Medium energy ion scattering investigation of the structures formed by deposition of sub-monolayer platinum group metals on the copper(110) surface
thesisposted on 30.01.2012, 12:24 by Thomas P. Fleming
In order to distinguish essays and pre-prints from academic theses, we have a separate category. These are often much longer text based documents than a paper.

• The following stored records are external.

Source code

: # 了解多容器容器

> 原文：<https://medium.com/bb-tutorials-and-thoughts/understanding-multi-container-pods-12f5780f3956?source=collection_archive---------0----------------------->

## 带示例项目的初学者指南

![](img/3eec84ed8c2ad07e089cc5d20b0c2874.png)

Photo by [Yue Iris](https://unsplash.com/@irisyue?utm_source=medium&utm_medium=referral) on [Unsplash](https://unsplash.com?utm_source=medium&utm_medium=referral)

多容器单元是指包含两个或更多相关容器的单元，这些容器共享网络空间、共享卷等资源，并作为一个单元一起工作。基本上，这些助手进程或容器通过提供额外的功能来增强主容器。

This thesis reports a medium energy ion scattering investigation (MEIS) of platinum, palladium, and rhodium deposited upon the copper (110) surface using 100 keV hydrogen ions. The Daresbury National MEIS facility was used to take blocking curve and energy profiles of the structure formed by e-beam deposition of various thicknesses of platinum, palladium, and rhodium upon an atomically clean and ordered copper (110) crystal face. Quantitative analysis was conducted using an in-house version of the IGOR macro widely used within the MEIS community, adapted to analyse these systems. Sub-monolayer deposits of palladium and platinum were found to preferentially occupy subsurface sites, predominantly in the second layer below a copper first layer. This process occurred at room temperature. The interlayer separation between the deposited species and first layer copper were found in all three cases, being 1.21±0.04 Å for platinum, 1.17±0.06 Å for palladium and 1.16±0.06 Å for rhodium. These are contractions when compared to bulk interlayer spacing for copper which in 1.278 Å but are comparable to the first interlayer spacing from literature for relaxed copper which is 1.18 Å. A c(2x2) LEED pattern was observed in the case of the 0.3 ML platinum deposit which is an interesting comparison to the (1x2) reconstruction observed for sub-monolayer palladium in some literature sources. Upon annealing, the deposited species were observed to occupy third and fourth layer sites despite the temperature not being sufficient for diffusion deeper into the copper substrate. A process of burying through substrate adatom diffusion upward onto step edges is suggested as an energetically favoured process.